Arkansas EPSCoR staff hosted an interactive booth at EAST Conference 2022, a K12 STEM education conference with over 2000 attendees, and directly engaged hundreds of students in data science learning. Using handouts based on math, information visualization, and data science, our team presented basic concepts in a fun setting. Students demonstrated their understanding by answering questions, for which they earned specially designed (and highly sought-after) badge ribbons.

Students playing the “Sort it Out” game at the booth.

Students answer questions about the displayed charts and graphs.

As we endeavor to build our research capacity and infrastructure throughout the state, we are mindful that sustainability is a vital component of our work. Humans aren’t often thought of as “infrastructure,” but they are essential to the operation of a true, multi-institution, multi-disciplinary data science research center, which is what we are creating with DART. We need our citizens to keep working toward and improving upon the goal to sustain it, so we must make sure we are inspiring our younger citizens to explore data science.   That can be intimidating to some students, many of whom don’t believe they are capable of or even interested in data science. 

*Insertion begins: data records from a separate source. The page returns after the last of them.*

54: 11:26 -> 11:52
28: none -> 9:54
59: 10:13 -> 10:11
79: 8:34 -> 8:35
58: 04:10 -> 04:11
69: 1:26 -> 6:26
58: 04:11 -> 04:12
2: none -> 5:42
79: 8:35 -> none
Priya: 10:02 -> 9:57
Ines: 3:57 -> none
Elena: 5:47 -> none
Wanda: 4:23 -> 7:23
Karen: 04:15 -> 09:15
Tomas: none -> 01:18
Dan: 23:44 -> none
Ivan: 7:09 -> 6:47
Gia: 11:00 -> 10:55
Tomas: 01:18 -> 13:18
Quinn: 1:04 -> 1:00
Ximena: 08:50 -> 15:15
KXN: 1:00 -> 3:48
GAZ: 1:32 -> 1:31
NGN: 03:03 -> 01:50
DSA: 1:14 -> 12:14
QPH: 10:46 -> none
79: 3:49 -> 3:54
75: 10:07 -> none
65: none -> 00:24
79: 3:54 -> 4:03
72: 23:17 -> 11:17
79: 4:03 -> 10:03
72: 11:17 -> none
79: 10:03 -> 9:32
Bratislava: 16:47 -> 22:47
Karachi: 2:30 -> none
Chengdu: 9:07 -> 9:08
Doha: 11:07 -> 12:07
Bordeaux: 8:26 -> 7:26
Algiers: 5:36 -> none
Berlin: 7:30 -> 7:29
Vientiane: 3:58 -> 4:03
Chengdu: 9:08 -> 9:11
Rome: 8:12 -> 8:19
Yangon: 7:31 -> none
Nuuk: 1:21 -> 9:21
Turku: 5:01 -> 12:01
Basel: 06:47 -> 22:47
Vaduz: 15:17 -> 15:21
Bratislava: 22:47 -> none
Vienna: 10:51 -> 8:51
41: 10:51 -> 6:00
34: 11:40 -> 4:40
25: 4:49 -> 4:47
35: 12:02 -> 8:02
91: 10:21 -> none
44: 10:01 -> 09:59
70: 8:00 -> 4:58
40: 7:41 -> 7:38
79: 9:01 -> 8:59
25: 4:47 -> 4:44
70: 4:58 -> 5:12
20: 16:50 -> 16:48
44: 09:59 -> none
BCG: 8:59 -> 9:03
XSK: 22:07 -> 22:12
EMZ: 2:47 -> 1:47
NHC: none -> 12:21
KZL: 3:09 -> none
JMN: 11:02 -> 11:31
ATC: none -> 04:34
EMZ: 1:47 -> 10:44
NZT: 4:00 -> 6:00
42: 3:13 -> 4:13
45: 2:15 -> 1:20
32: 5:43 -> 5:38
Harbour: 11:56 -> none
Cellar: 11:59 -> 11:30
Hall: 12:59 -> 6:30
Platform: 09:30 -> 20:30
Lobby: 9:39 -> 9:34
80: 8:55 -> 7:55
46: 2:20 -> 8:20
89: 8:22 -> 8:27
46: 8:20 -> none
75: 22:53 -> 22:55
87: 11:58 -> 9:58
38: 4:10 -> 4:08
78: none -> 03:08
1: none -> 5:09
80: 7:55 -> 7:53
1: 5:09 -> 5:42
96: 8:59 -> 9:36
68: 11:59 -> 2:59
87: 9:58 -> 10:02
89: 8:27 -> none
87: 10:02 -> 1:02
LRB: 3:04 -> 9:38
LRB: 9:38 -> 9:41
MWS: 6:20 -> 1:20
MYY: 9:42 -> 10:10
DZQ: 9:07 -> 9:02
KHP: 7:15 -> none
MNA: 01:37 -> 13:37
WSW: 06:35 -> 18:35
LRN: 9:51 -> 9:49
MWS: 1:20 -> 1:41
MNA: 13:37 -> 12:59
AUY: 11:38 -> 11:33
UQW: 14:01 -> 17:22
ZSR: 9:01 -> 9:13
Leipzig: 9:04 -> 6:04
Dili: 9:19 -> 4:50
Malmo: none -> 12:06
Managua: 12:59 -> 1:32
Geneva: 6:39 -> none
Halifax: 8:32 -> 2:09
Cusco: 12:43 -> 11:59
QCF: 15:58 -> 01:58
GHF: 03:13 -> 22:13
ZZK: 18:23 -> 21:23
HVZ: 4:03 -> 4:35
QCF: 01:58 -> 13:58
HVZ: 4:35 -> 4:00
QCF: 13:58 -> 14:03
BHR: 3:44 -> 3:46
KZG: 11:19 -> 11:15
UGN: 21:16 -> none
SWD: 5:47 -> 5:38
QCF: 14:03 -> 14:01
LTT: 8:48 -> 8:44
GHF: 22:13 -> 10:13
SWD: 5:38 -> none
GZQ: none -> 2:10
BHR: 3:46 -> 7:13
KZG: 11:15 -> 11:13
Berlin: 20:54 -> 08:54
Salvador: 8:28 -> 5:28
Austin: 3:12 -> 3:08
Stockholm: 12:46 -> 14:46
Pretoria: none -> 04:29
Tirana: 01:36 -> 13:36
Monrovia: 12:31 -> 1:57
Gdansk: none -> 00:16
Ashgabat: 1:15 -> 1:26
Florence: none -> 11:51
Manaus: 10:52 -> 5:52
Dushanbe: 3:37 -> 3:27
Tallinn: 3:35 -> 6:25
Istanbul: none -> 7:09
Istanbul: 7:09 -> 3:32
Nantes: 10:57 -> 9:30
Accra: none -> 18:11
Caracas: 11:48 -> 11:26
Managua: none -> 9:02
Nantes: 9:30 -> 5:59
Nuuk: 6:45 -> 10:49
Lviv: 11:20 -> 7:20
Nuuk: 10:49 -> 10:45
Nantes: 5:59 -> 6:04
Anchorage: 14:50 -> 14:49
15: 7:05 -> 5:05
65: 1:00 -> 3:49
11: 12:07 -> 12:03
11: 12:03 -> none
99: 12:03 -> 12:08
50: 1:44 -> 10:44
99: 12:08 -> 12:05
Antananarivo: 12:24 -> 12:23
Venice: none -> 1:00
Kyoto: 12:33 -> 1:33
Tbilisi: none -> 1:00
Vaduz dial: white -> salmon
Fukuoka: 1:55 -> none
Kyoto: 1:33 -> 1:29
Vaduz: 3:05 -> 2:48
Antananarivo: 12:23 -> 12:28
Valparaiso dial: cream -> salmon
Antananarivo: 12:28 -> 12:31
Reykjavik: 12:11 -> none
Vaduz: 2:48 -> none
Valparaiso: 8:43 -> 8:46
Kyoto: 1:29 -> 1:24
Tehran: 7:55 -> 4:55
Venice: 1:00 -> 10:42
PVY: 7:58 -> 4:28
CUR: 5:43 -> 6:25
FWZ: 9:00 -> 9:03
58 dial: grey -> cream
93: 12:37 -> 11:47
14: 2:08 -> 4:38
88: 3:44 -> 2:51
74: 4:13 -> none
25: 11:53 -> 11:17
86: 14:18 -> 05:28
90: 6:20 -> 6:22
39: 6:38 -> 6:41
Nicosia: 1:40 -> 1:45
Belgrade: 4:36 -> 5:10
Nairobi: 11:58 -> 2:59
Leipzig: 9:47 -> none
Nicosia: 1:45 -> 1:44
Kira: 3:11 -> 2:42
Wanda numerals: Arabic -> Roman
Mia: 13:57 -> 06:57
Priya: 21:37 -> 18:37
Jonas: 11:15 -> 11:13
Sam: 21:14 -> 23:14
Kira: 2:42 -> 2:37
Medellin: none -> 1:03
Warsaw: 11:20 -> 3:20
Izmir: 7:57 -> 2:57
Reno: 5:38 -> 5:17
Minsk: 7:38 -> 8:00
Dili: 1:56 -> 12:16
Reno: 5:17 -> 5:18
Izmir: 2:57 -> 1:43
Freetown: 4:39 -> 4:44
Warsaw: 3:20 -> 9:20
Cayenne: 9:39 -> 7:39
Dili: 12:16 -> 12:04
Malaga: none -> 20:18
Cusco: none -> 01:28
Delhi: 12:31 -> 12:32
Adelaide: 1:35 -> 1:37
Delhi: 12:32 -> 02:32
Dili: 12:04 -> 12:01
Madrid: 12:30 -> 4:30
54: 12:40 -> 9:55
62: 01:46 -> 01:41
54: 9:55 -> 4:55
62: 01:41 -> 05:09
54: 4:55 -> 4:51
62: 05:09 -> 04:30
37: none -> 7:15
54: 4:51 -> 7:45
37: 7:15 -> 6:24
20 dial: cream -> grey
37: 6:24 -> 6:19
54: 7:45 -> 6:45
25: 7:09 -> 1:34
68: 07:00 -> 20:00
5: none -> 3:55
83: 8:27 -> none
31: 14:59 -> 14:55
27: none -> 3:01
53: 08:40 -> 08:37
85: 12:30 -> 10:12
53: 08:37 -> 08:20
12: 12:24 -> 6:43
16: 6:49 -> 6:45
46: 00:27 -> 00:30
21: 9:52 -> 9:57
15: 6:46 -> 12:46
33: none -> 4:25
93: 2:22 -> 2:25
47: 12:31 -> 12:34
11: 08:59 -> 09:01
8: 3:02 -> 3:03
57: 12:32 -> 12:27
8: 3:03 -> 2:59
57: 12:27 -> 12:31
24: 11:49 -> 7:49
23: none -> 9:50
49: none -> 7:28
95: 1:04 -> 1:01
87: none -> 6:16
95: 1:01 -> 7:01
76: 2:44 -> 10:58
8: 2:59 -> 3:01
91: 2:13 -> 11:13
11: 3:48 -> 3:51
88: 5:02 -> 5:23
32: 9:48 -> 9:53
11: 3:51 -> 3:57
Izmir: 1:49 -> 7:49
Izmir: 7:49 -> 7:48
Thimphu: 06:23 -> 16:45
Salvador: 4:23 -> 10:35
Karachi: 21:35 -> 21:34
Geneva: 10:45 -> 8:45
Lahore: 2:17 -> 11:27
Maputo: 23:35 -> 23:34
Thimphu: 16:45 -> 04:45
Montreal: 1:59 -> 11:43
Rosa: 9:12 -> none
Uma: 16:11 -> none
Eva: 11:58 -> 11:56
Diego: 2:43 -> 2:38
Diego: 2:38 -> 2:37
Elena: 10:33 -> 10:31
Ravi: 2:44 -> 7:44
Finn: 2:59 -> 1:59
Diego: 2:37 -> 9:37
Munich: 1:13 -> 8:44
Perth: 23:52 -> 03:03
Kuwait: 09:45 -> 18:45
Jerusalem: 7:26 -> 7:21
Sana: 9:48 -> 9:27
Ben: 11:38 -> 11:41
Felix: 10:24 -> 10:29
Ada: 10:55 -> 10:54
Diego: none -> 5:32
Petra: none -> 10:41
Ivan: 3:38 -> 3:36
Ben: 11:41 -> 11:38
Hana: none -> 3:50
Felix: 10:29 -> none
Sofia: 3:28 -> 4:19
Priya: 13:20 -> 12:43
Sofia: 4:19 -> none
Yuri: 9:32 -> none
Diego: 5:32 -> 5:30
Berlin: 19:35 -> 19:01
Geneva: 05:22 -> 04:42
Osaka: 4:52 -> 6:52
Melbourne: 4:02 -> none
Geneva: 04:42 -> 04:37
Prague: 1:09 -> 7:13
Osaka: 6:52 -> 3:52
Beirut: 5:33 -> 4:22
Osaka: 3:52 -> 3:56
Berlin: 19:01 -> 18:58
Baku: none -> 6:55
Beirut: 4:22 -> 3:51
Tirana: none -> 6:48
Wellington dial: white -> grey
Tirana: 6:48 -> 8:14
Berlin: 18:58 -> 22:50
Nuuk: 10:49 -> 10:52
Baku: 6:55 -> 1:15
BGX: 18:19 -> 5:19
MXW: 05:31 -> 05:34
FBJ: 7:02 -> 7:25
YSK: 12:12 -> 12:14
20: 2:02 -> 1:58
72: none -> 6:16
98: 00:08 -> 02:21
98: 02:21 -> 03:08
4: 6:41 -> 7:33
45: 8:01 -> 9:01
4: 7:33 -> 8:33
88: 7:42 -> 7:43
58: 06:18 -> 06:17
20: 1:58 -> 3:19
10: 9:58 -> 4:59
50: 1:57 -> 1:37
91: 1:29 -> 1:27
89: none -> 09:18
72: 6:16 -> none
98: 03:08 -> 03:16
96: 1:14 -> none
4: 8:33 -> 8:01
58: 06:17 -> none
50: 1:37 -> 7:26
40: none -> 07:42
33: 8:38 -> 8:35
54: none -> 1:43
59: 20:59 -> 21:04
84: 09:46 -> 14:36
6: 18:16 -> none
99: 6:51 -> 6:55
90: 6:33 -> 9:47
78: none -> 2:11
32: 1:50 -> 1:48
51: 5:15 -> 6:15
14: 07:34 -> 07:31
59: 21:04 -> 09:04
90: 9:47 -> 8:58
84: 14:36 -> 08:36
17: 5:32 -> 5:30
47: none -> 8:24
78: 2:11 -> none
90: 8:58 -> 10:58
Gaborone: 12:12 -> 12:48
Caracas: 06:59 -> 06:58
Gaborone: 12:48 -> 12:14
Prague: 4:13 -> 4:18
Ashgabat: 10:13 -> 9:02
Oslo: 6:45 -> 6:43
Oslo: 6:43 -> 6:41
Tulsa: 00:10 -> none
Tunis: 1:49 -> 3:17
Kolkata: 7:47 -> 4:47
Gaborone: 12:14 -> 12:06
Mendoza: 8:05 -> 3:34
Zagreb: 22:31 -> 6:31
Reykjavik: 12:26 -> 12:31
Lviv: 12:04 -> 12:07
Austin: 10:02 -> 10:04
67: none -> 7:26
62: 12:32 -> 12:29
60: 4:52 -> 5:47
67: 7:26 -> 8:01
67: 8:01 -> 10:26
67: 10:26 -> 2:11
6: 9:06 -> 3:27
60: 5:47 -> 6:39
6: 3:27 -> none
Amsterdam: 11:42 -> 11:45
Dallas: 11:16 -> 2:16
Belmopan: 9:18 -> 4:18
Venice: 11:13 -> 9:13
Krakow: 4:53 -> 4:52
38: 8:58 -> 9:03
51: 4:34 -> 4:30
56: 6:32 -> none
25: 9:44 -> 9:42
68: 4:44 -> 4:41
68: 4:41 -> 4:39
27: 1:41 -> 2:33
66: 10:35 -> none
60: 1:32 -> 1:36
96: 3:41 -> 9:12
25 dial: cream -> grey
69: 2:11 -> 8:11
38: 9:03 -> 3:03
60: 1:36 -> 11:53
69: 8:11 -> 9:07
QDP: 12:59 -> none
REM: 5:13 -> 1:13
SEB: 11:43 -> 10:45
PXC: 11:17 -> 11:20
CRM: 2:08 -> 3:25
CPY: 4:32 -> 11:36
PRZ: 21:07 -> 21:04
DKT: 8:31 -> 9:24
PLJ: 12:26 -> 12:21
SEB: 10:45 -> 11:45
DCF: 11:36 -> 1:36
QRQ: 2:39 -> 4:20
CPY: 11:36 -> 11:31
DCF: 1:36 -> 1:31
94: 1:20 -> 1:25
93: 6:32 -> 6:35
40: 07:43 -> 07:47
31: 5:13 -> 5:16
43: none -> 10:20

Unfortunately, there are essential foundations that many students are missing, which makes it more difficult for them to study data science in college. In our experience, for example, students enter college without adequate math skills (specifically calculus) to pursue a degree in data science. That is why we decided to implement these hands-on games and activities for the students.

Our goal was to have several fun, interactive activities and games for students that made basic data science principles accessible to them, no matter their initial level of comfort with the concept of “data science.” In order to make it as engaging as possible and to demonstrate that data science is NOT computer science, we purposely created activities that used no technology. For example, the most popular activity involved students sorting random dollar-store objects into categories of their choosing, which enabled us to discuss concepts such as attributes, and ultimately algorithms. The students were clearly amazed with themselves when we illustrated that they were literally doing data science.

We feel that building K12 students’ confidence in their own abilities is key to fostering their sense of what is possible, which will hopefully steer more of them toward a degree in data science, thus ensuring sustainability of our human “infrastructure.”